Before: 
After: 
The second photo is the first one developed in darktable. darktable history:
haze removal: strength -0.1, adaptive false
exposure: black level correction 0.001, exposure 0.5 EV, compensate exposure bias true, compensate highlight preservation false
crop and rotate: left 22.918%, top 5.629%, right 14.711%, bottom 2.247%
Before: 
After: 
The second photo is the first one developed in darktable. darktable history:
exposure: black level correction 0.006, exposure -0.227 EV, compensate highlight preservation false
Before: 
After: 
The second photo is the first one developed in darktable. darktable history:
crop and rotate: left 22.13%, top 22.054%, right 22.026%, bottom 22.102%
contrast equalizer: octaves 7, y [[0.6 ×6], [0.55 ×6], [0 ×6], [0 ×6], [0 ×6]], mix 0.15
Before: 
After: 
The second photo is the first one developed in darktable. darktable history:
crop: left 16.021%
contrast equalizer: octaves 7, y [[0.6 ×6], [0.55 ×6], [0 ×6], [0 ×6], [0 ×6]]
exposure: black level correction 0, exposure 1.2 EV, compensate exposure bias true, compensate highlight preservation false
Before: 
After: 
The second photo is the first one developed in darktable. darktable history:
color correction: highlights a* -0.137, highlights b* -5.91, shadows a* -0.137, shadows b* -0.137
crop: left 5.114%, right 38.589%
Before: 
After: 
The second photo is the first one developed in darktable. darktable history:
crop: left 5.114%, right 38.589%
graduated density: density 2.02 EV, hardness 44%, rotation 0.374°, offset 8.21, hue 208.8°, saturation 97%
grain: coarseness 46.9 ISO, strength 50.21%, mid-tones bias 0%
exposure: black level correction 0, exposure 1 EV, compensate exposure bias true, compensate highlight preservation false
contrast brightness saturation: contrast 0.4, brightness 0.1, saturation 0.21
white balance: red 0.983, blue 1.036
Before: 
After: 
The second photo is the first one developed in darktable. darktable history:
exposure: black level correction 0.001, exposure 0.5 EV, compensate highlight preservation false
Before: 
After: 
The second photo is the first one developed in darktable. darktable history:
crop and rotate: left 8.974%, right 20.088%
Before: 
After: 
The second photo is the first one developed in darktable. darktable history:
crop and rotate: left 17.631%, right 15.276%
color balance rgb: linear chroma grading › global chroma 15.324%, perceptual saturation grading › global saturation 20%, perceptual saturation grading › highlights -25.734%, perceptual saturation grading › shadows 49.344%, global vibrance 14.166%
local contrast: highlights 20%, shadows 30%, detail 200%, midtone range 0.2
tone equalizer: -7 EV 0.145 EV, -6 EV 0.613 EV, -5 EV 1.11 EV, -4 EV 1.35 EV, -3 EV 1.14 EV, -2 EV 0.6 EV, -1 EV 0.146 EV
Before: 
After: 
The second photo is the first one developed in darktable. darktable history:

———

Turn the material above into a Markdown table with the columns No. and Text, giving each line its own numbered row and skipping blank lines.

| No. | Text |
|---|---|
| 1 | Before:  |
| 2 | After:  |
| 3 | The second photo is the first one developed in darktable. darktable history: |
| 4 | haze removal: strength -0.1, adaptive false |
| 5 | exposure: black level correction 0.001, exposure 0.5 EV, compensate exposure bias true, compensate highlight preservation false |
| 6 | crop and rotate: left 22.918%, top 5.629%, right 14.711%, bottom 2.247% |
| 7 | Before:  |
| 8 | After:  |
| 9 | The second photo is the first one developed in darktable. darktable history: |
| 10 | exposure: black level correction 0.006, exposure -0.227 EV, compensate highlight preservation false |
| 11 | Before:  |
| 12 | After:  |
| 13 | The second photo is the first one developed in darktable. darktable history: |
| 14 | crop and rotate: left 22.13%, top 22.054%, right 22.026%, bottom 22.102% |
| 15 | contrast equalizer: octaves 7, y [[0.6 ×6], [0.55 ×6], [0 ×6], [0 ×6], [0 ×6]], mix 0.15 |
| 16 | Before:  |
| 17 | After:  |
| 18 | The second photo is the first one developed in darktable. darktable history: |
| 19 | crop: left 16.021% |
| 20 | contrast equalizer: octaves 7, y [[0.6 ×6], [0.55 ×6], [0 ×6], [0 ×6], [0 ×6]] |
| 21 | exposure: black level correction 0, exposure 1.2 EV, compensate exposure bias true, compensate highlight preservation false |
| 22 | Before:  |
| 23 | After:  |
| 24 | The second photo is the first one developed in darktable. darktable history: |
| 25 | color correction: highlights a* -0.137, highlights b* -5.91, shadows a* -0.137, shadows b* -0.137 |
| 26 | crop: left 5.114%, right 38.589% |
| 27 | Before:  |
| 28 | After:  |
| 29 | The second photo is the first one developed in darktable. darktable history: |
| 30 | crop: left 5.114%, right 38.589% |
| 31 | graduated density: density 2.02 EV, hardness 44%, rotation 0.374°, offset 8.21, hue 208.8°, saturation 97% |
| 32 | grain: coarseness 46.9 ISO, strength 50.21%, mid-tones bias 0% |
| 33 | exposure: black level correction 0, exposure 1 EV, compensate exposure bias true, compensate highlight preservation false |
| 34 | contrast brightness saturation: contrast 0.4, brightness 0.1, saturation 0.21 |
| 35 | white balance: red 0.983, blue 1.036 |
| 36 | Before:  |
| 37 | After:  |
| 38 | The second photo is the first one developed in darktable. darktable history: |
| 39 | exposure: black level correction 0.001, exposure 0.5 EV, compensate highlight preservation false |
| 40 | Before:  |
| 41 | After:  |
| 42 | The second photo is the first one developed in darktable. darktable history: |
| 43 | crop and rotate: left 8.974%, right 20.088% |
| 44 | Before:  |
| 45 | After:  |
| 46 | The second photo is the first one developed in darktable. darktable history: |
| 47 | crop and rotate: left 17.631%, right 15.276% |
| 48 | color balance rgb: linear chroma grading › global chroma 15.324%, perceptual saturation grading › global saturation 20%, perceptual saturation grading › highlights -25.734%, perceptual saturation grading › shadows 49.344%, global vibrance 14.166% |
| 49 | local contrast: highlights 20%, shadows 30%, detail 200%, midtone range 0.2 |
| 50 | tone equalizer: -7 EV 0.145 EV, -6 EV 0.613 EV, -5 EV 1.11 EV, -4 EV 1.35 EV, -3 EV 1.14 EV, -2 EV 0.6 EV, -1 EV 0.146 EV |
| 51 | Before:  |
| 52 | After:  |
| 53 | The second photo is the first one developed in darktable. darktable history: |